Belge metni ▸
-.-.-

En Sıcak Konular

Bilal Kemikli



Bilal Kemikli
0 0 0000

Nasıl bir gelecek inşa etmeliyiz?



Evet, son günlerde hep bu soru etrafında düşünüyorum: Nasıl bir gelecek inşa etmeliyiz? Tabi bu soruyu sorarken, bireysel başarı ölçeğinden ziyade toplumsal başarıyı da düşünüyorum. Daha doğrusu bireysel olarak inşa etmeyi düşlediğimiz geleceğin toplumsal olanı da etkileyeceğini göz ardı etmiyorum.

Elbette toplum mühendisliği yahut kişisel gelişim açısından bireysel koçluk yapıyor değilim. Ama şu var ki, gelecek tasavvuru olmadan anı anlamlandırmak ve dünü anlamak pek kolay değil. Bu soruda zaman bir bütün olarak karşımıza çıkıyor: Gelecekle ilgili tasarımlarıma, düne ait tecrübelerim ve günlük hazırlıklarım katkı sağlayacaktır. Bunun ayrımına vararak, gelecek inşasında tecrübenin yerine ve içinde yaşanılan zamanı değerlendirmeye ilişkin pek çok şey söylenebilir. Fakat biz sadede gelelim ve neden “nasıl bir gelecek inşa etmeliyiz?” sorusuyla meşgul olduğumuzu izah edelim.

Efendim, soru son YÖK Kanunu Taslağı’nı okurken aklıma takılı verdi. Eğitim ve öğretim konusunda, hele hele yükseköğretimde zamanın ruhuna uygun yeni bir kısım arayışlar içinde olmak elzemdir. Hayat yenileniyor… Değişiyor ve dönüşüyoruz. Bu değişim ve dönüşüme uymayan müfredat, bizi düne hapseder. Yarına çıkmak ve orada etkin olmak için yenilenmeye ihtiyaç var. Bu itibarla YÖK’ün, öteden beri tartışılan bir konuyu gündemine alması ve bu gündeme ilişkin çabalarını kamuoyuyla paylaşması önemlidir.

Belli ki YÖK, kendine güveniyor ve yükseköğretimde tartışılan hususları milletin gözü önünde çözme çabasına giriyor. Bunu önemli bulduğum için burada zikretmek durumundayım. Zira istese kendi uzmanları ve kurumları içinde bu konunun tartışılmasını sağlar; tıpkı daha evvel bunu yapanlar gibi, kapalı devre meseleleri hallederdi. Fakat böyle bir hal çaresi sadra şifa olur muydu? Bu ayrı bir konu; ama “ben şöyle düşündüm ve bir taslak hazırladım, ama eksiği kusuru olabilir, sen de katkı da bulun” demek önemsenmesi gereken bir davranıştır.

-.-.-

Kayıtlı veri girdileri
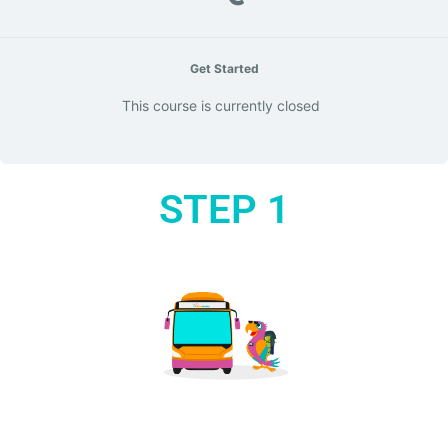
Get Started
This course is currently closed
STEP 1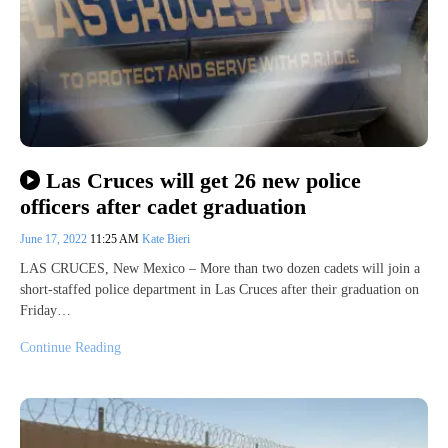
Las Cruces will get 26 new police
officers after cadet graduation
June 17, 2022
11:25 AM
Kate Bieri
LAS CRUCES, New Mexico – More than two dozen cadets will join a
short-staffed police department in Las Cruces after their graduation on
Friday…
Continue Reading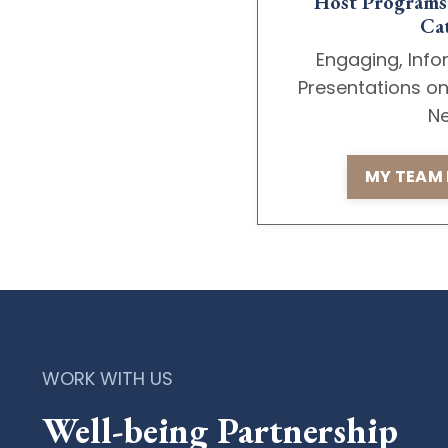
Host Programs 
Cat
Engaging, Info
Presentations o
Ne
MY TEAM 
WORK WITH US
Well-being Partnership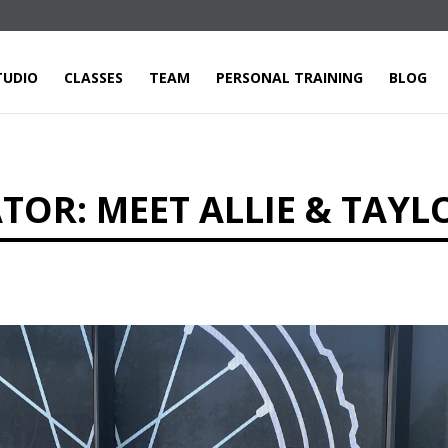
TUDIO
CLASSES
TEAM
PERSONAL TRAINING
BLOG
OR: MEET ALLIE & TAYL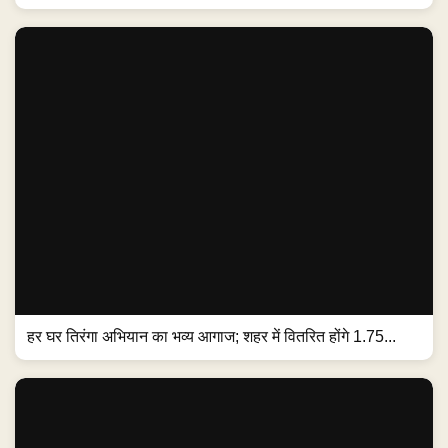
हर घर तिरंगा अभियान का भव्य आगाज; शहर में वितरित होंगे 1.75...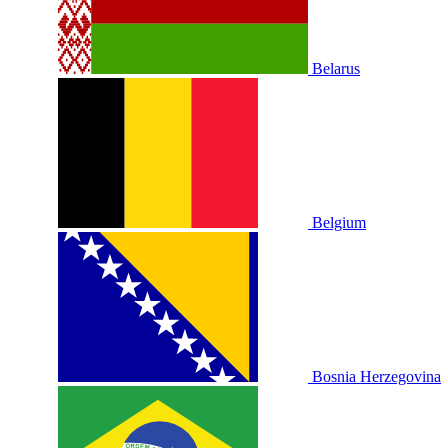
Belarus
Belgium
Bosnia Herzegovina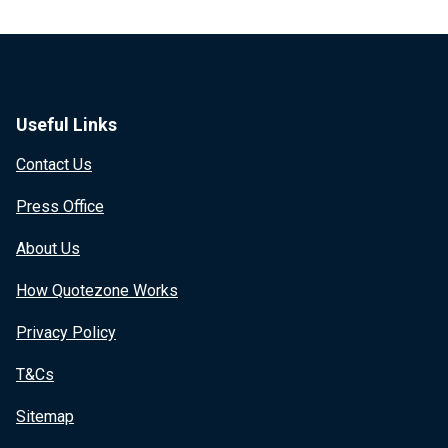
Useful Links
Contact Us
Press Office
About Us
How Quotezone Works
Privacy Policy
T&Cs
Sitemap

-.-.-

Uygulanacak talimat ▸
Gelecek inşası üzerine yazıda "Belli ki YÖK, kendine" ile "gereken bir davranıştır." arasındaki kısmı, iki uç da dahil olmak üzere, harfi harfine yeniden yazın.

Görev çıktısı ▸
Belli ki YÖK, kendine güveniyor ve yükseköğretimde tartışılan hususları milletin gözü önünde çözme çabasına giriyor. Bunu önemli bulduğum için burada zikretmek durumundayım. Zira istese kendi uzmanları ve kurumları içinde bu konunun tartışılmasını sağlar; tıpkı daha evvel bunu yapanlar gibi, kapalı devre meseleleri hallederdi. Fakat böyle bir hal çaresi sadra şifa olur muydu? Bu ayrı bir konu; ama “ben şöyle düşündüm ve bir taslak hazırladım, ama eksiği kusuru olabilir, sen de katkı da bulun” demek önemsenmesi gereken bir davranıştır.